🤖 AI Summary
To address license plate recognition challenges in dashcam imagery—caused by low resolution, motion blur, and glare—this paper proposes a multi-frame restoration and recognition framework that requires no pre-trained priors. Methodologically, it employs high-accuracy optical flow estimation for inter-frame alignment and introduces a novel spatiotemporal consistency detection module coupled with erroneous-flow correction to suppress artifacts and preserve evidence integrity. Subsequently, multi-frame information is fused to jointly enhance license plate appearance and enable end-to-end recognition. Evaluated on the self-collected RLPR dataset, the method achieves state-of-the-art performance: PSNR, SSIM, and LPIPS surpass those of eight existing SOTA models; recognition accuracy reaches 86.44%, outperforming the best single-frame and multi-frame baselines by +14.04% and +3.89%, respectively.
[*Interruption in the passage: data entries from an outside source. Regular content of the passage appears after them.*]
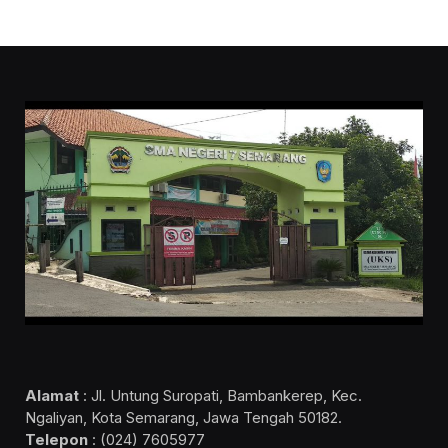
Alamat
: Jl. Untung Suropati, Bambankerep, Kec.
Ngaliyan, Kota Semarang, Jawa Tengah 50182.
Telepon
: (024) 7605977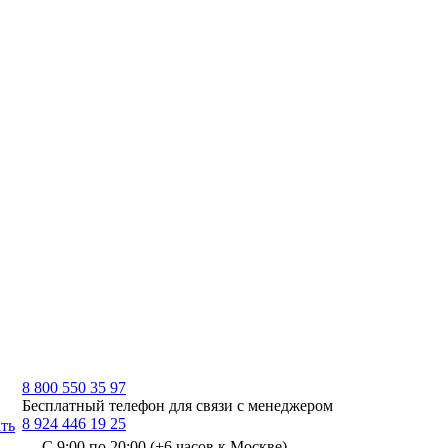
8 800 550 35 97
Бесплатный телефон для связи с менеджером
8 924 446 19 25
ть
С 9:00 по 20:00 (+6 часов к Москве)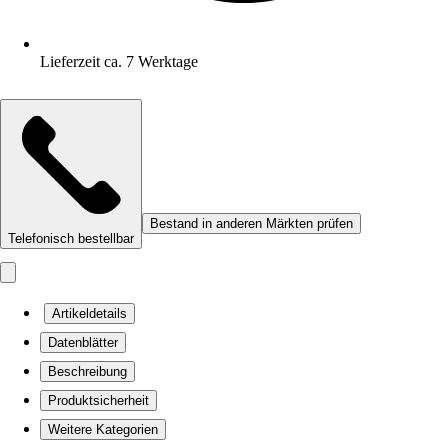
Lieferzeit ca. 7 Werktage
Bestand in anderen Märkten prüfen
Telefonisch bestellbar
Artikeldetails
Datenblätter
Beschreibung
Produktsicherheit
Weitere Kategorien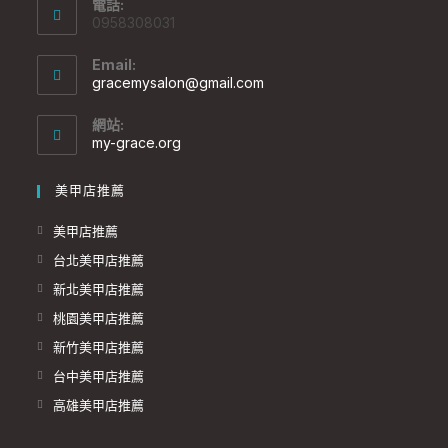
電話:
0958308031
Email:
gracemysalon@gmail.com
網站:
my-grace.org
美甲店推薦
美甲店推薦
台北美甲店推薦
新北美甲店推薦
桃園美甲店推薦
新竹美甲店推薦
台中美甲店推薦
高雄美甲店推薦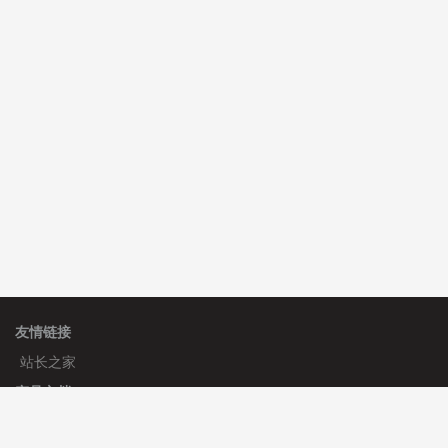
hk****71 安装《
响应式大气家居公司模板
》
￥10.00
心怀****i） 安装《
sitemap地图生成
》
免费
C**y 安装《
地图位置选取插件
》
免费
友情链接
站长之家
产品文档
使用手册
标签生成器
应用文档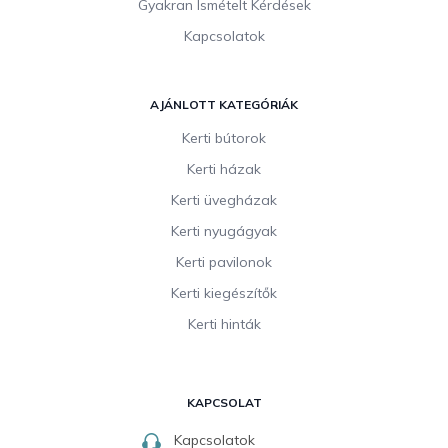
Gyakran Ismételt Kérdések
Kapcsolatok
AJÁNLOTT KATEGÓRIÁK
Kerti bútorok
Kerti házak
Kerti üvegházak
Kerti nyugágyak
Kerti pavilonok
Kerti kiegészítők
Kerti hinták
KAPCSOLAT
Kapcsolatok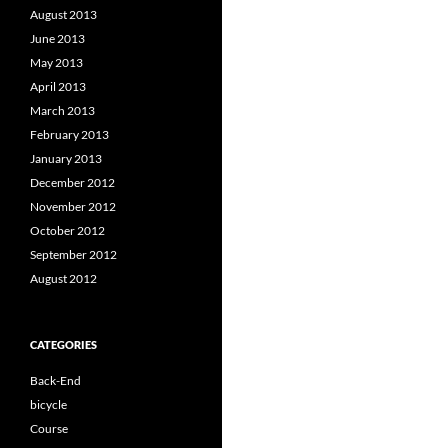
August 2013
June 2013
May 2013
April 2013
March 2013
February 2013
January 2013
December 2012
November 2012
October 2012
September 2012
August 2012
CATEGORIES
Back-End
bicycle
Course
These results validate the effectiveness of temporal modeling and prior-free reconstruction for robust license plate recognition.
📝 Abstract
License plate recognition (LPR) is important for traffic law enforcement, crime investigation, and surveillance. However, license plate areas in dash cam images often suffer from low resolution, motion blur, and glare, which make accurate recognition challenging. Existing generative models that rely on pretrained priors cannot reliably restore such poor-quality images, frequently introducing severe artifacts and distortions. To address this issue, we propose a novel multi-frame license plate restoration and recognition framework, MF-LPR$^2$, which addresses ambiguities in poor-quality images by aligning and aggregating neighboring frames instead of relying on pretrained knowledge. To achieve accurate frame alignment, we employ a state-of-the-art optical flow estimator in conjunction with carefully designed algorithms that detect and correct erroneous optical flow estimations by leveraging the spatio-temporal consistency inherent in license plate image sequences. Our approach enhances both image quality and recognition accuracy while preserving the evidential content of the input images. In addition, we constructed a novel Realistic LPR (RLPR) dataset to evaluate MF-LPR$^2$. The RLPR dataset contains 200 pairs of low-quality license plate image sequences and high-quality pseudo ground-truth images, reflecting the complexities of real-world scenarios. In experiments, MF-LPR$^2$ outperformed eight recent restoration models in terms of PSNR, SSIM, and LPIPS by significant margins. In recognition, MF-LPR$^2$ achieved an accuracy of 86.44%, outperforming both the best single-frame LPR (14.04%) and the multi-frame LPR (82.55%) among the eleven baseline models. The results of ablation studies confirm that our filtering and refinement algorithms significantly contribute to these improvements.